基地に残る勇者達だけの力では――周りを取り囲む、数万を超える魔王軍の魔物達を排除する事は出来ない。
そして、更には………。
「お、おい!! あの巨大なカニの魔物達がここに迫って来ているぞ!!」
『火炎術士』の杉田が、大声でそう叫んだ。
アッサム要塞内で、列を成して行軍して来ていた数十匹の巨大カニの魔物達が、とうとう前線基地の石壁の目前にまで迫って来たのだ。
高さ3メートルを超える前線基地の石壁も、あの巨大なカニ達の侵攻を防ぐ事はおそらく出来ないだろう。
上空の赤いドラゴンの攻撃による危機は、とりあえずは去ったが……。このままでは、もう――。
ここが大量の魔物達に制圧をされてしまうのも時間の問題だ。
基地の中に残る異世界の勇者達全員が、迫り来る巨大なカニの魔物達を見つめて……絶望の表情を浮かべる。
……そんな中、玉木1人だけが余裕の表情を浮かべて笑っていた。
赤いカニの魔物達が、足を早めながら前線基地に迫り。まさにその壁を破壊しようとした、その寸前に――。
””ズドドドドドドドドドドドーーッッ!!!””
凄まじい炸裂音が、連続で周囲に鳴り響く。
コンビニの屋上に装備された『5連装自動ガトリングショック砲』が、赤い閃光の光弾を連続で吹き続け――。
前線基地の周囲に張り付いていた、数百を超える魔物達の群れを次々となぎ倒していく。
更には、基地の壁を取り囲むように張り付いていた、巨大な赤いカニ達の前には……。
コンビニ戦車の上から、飛び降りるようにして降り立つ青い髪の騎士が1人――立ちはだかる。

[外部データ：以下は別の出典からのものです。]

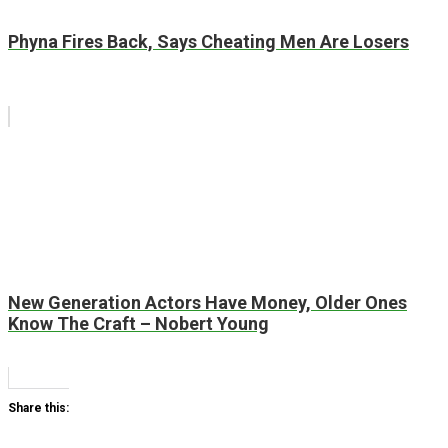
Phyna Fires Back, Says Cheating Men Are Losers
New Generation Actors Have Money, Older Ones
Know The Craft – Nobert Young
Share this:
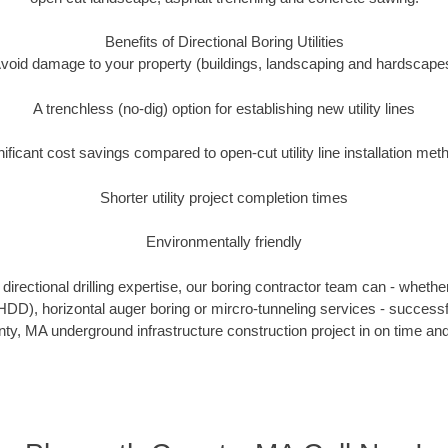
Benefits of Directional Boring Utilities
void damage to your property (buildings, landscaping and hardscape
A trenchless (no-dig) option for establishing new utility lines
nificant cost savings compared to open-cut utility line installation met
Shorter utility project completion times
Environmentally friendly
irectional drilling expertise, our boring contractor team can - whethe
g (HDD), horizontal auger boring or mircro-tunneling services - successf
y, MA underground infrastructure construction project in on time and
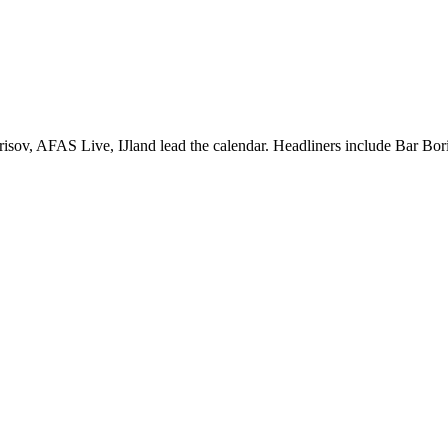
sov, AFAS Live, IJland lead the calendar. Headliners include Bar Bor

青い騎士は金色に煌めく、眩いばかりに美しく光る剣線を高速で何重にも描き出す。
すると、基地を取り囲んでいた巨大カニ達の群れは、自分達が何をされたのかも気付けない程の一瞬で――。
青い騎士が描き出す黄金の線の軌跡によって、真っ二つに切り裂かれていった。
切り裂かれたそのカニ達の体の中からは、黒いカニ味噌のようにドロドロとした液体が、大量に大地にぶち撒けられる。
前線基地に残る異世界の勇者達は、その光景をただ唖然としながら見つめている事しか出来ない。
「もう〜〜! 遅いよ、彼方く〜〜ん!! ちょっとだけヒヤヒヤしちゃったじゃないの〜〜!」
玉木紗希が、笑顔で手を振って前線基地から駆け出すと――。
基地の外には、巨大なキャタピラーの音を轟かせながら、こちらに向かってくる『コンビニ』の姿が見えた。
コンビニの下に、キャタピラーが付いている!?
しかも屋上にはガトリング砲が装備されている!?
おまけに地対空ミサイルを発射するミサイルポッドまで付いているだって?
えっ、えっ、何ソレ……どういう事なの!?
基地に残る異世界の勇者達は、自分達が見ている光景が信じられない……といった表情で、だらしなく口をポカーンと開けたまま放心状態になっている。
……まあ、無理もないだろう。
なまじよく見慣れているあの『コンビニ』が、合体ロボのように不思議な変形を遂げてしまっているのだから。
そのコンビニの屋上には2人の人影が乗っていた。
1人は先程、基地の周りにいた巨大なカニ達を一瞬で切り裂いた青い騎士だ。
よく見ると青い鎧を身にまとったその人物は、青髪の美しい女性であった事に気づき、異世界の勇者達は驚いた。
そして、もう一人は………。
基地に残る異世界の勇者達には、よーく見覚えのある顔をしている。
当然だろう。半年前くらいには、学校のクラスで毎日のように顔を合わせていたのだから。
そう。そこに立っていたのは……よく見慣れた懐かしいクラスメイトの姿であった。
だが、そんな事が本当にあり得るのだろうか?
彼はたしか……。森の魔物に襲われて死んでしまったと委員長が言っていたのに――。
「お〜い、みんな無事か? 怪我はしていないかー?」
聞き慣れた、懐かしい声が聞こえてくる。
この馬鹿でマヌケっぽい声は、彼で間違いないだろう。
異世界の勇者達はやっとクラスメイトが生きていた事を確信出来た。
「よーし! コンビニの勇者の俺が来たからには、あとは全部俺に任せてくれ! あの赤い巨大なドラゴンも、必ず俺が何とかして見せるからなッ!」
コンビニの屋上に立っていた人物、それは――。
元2年3組のクラスメイトであり、無能で役立たずな『コンビニ』の勇者である『秋ノ瀬彼方』……その人であった。